Some values of the ancient Greeks, as depicted by Homer in the Odyssey , are faithfulness and loyalty. These values are today the blueprint for e-government design and implementation. Even the way the ancient Greeks treated their guests can be reflected in modern governance. The paradigm of Xenios Zeus, the king of the gods as the patron of guests, can be seen as a road map to the one-stop portals that are implemented to provide e-services to citizens in many countries around the world. The notion of individualism, which was stressed in the poetry of Archilochus and Sappho, among others, deserves to be examined separately. The moral worth of the individual is one of the most critical characteristics of modern e-government portals.

These values were an inseparable part of ancient Greek thought, and made their culture one of the milestones of the universal humanistic inheritance. The ancient Greek Golden Age has left humanity not only with a legacy of philosophy, literature, art, and architecture, but also with values that have become the moral bedrock of all modern civilized societies.

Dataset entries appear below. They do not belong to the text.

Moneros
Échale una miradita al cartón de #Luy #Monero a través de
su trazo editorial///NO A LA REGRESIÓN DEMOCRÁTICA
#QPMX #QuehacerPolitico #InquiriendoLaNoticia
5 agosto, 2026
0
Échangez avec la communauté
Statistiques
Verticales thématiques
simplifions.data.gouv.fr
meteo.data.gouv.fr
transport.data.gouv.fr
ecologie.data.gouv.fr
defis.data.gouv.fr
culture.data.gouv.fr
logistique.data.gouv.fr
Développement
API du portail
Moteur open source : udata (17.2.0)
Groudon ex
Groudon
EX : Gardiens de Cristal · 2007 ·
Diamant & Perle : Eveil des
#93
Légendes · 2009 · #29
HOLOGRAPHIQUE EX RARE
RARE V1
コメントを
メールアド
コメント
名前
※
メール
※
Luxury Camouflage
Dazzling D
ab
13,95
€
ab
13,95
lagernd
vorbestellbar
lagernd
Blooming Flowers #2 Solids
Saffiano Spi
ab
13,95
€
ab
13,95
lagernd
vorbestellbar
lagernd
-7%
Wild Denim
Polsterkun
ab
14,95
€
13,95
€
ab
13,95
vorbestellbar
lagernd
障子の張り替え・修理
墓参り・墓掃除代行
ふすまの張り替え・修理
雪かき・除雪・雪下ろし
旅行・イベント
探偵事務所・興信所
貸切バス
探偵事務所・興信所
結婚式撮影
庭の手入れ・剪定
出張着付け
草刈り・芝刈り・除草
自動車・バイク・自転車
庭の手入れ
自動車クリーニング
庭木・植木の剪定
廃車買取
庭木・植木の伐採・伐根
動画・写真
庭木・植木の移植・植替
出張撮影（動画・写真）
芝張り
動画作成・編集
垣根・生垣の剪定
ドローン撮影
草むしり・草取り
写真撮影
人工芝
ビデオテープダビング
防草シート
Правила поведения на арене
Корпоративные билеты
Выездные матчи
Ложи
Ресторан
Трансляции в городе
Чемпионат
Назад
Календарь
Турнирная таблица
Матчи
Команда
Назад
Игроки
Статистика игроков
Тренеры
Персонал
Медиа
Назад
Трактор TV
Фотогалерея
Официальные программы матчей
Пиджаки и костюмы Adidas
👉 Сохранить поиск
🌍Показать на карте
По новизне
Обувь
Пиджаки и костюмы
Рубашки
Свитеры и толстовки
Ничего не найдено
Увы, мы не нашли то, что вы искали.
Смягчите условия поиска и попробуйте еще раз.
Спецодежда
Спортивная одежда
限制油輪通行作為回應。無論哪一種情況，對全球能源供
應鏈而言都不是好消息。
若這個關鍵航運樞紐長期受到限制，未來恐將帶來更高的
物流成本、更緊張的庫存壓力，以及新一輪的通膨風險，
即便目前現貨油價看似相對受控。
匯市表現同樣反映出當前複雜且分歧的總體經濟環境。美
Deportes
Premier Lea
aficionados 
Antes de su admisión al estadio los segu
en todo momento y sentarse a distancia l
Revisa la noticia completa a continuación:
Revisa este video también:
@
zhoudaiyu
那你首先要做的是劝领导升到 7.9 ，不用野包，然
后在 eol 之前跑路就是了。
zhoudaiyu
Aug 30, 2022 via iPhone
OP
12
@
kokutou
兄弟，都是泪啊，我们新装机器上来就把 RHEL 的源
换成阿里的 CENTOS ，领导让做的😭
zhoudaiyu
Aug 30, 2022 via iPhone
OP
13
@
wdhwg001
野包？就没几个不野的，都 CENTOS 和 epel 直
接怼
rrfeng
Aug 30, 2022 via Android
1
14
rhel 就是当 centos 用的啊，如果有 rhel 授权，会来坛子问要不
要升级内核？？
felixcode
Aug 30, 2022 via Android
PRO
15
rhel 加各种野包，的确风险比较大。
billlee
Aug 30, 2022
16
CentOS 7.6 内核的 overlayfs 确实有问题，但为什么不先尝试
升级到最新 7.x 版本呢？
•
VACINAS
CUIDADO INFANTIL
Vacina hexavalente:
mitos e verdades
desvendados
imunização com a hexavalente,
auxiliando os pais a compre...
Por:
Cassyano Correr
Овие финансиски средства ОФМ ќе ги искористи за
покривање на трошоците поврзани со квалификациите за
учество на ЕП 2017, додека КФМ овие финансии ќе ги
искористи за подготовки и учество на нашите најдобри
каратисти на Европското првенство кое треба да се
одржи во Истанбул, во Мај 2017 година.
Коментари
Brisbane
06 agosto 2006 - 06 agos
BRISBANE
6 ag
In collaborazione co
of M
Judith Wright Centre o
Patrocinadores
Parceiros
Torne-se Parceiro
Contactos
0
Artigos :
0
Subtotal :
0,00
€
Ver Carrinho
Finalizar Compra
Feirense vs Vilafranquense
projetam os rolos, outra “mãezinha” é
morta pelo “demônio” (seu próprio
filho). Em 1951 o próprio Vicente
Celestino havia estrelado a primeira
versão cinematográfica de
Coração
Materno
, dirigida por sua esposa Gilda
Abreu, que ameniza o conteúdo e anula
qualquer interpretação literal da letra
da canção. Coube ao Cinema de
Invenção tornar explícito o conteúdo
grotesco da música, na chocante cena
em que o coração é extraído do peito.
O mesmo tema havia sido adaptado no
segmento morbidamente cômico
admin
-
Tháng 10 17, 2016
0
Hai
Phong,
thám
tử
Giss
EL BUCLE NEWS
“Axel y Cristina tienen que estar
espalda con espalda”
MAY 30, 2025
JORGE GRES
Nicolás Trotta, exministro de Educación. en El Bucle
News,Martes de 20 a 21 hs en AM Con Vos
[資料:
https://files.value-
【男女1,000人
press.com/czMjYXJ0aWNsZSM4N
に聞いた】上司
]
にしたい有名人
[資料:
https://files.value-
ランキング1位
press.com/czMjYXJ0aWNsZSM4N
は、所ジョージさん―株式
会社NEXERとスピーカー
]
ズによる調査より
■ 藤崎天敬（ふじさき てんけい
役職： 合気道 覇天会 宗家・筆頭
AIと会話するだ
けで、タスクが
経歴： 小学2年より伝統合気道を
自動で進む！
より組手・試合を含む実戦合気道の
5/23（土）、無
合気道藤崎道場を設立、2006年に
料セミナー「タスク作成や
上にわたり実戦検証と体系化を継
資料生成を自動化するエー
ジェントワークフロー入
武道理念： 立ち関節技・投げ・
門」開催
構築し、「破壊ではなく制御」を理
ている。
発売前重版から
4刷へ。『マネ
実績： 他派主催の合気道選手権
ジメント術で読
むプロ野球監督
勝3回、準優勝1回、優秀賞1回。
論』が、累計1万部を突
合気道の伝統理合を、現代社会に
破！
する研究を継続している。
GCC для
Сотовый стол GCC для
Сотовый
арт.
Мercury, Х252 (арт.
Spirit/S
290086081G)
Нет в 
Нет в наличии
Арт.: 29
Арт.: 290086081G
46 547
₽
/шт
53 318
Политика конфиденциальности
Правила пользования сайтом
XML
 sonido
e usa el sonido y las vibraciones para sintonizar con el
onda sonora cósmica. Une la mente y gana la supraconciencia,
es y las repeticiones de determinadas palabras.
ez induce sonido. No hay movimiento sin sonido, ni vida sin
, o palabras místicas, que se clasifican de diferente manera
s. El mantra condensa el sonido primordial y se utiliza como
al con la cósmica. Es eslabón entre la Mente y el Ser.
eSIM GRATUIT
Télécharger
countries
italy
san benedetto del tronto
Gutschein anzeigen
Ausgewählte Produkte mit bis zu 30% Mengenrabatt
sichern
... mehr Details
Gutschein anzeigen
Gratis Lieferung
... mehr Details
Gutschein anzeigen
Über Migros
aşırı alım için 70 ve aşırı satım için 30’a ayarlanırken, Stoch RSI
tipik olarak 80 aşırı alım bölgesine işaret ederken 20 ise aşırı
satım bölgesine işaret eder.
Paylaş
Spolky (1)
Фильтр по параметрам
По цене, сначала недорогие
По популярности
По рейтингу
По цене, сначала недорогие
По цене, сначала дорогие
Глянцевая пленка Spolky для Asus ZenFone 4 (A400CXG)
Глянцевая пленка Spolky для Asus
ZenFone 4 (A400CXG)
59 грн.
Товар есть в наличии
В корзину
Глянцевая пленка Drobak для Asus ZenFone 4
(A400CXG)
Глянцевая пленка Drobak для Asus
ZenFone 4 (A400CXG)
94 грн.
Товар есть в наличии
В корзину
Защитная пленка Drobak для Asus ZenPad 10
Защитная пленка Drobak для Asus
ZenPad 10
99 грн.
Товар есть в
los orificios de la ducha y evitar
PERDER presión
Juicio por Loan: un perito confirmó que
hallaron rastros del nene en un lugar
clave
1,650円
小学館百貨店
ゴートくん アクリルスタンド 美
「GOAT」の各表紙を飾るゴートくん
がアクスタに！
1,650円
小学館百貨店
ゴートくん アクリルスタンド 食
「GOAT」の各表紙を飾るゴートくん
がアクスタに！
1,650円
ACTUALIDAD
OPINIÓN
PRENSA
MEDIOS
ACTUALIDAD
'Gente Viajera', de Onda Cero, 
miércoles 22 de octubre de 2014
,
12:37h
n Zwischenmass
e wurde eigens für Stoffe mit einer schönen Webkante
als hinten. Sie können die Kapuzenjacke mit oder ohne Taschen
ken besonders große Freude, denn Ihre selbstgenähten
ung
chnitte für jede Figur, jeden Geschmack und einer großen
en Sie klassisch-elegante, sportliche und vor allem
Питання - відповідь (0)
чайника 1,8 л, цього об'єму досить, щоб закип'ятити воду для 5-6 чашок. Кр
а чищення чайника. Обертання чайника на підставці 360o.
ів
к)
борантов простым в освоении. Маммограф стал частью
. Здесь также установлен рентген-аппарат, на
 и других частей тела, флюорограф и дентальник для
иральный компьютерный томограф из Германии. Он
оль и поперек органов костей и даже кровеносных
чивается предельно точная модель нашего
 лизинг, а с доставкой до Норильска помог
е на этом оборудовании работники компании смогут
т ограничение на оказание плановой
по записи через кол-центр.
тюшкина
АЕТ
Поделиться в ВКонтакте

Undoubtably, the Greeks of the Golden Era made a universally acknowledged contribution to the notions of democratic governance by emphasizing the importance of both the individual and the community. The personalisation features that many e-government services provide can reflect this notion in a modern way. Moreover, the notion of equality was repeatedly stressed in ancient Greek manuscripts, and all attempts today to address the emerging barrier of the “digital divide” are made with respect to this very notion.

Although the ancient Greeks did not always provide the final answers to these eternal topics, which are incapable of single or conclusive answers by their very nature, in our time researchers and practitioners are trying to implement e-services for the public sector that will be able to properly address them. The ancient Greeks invariably handled these topics in an insightful and contradictory way, which makes the richness of their legacy greater, and the need to explore its relevance to our unstable and highly materialistic times even more urgent.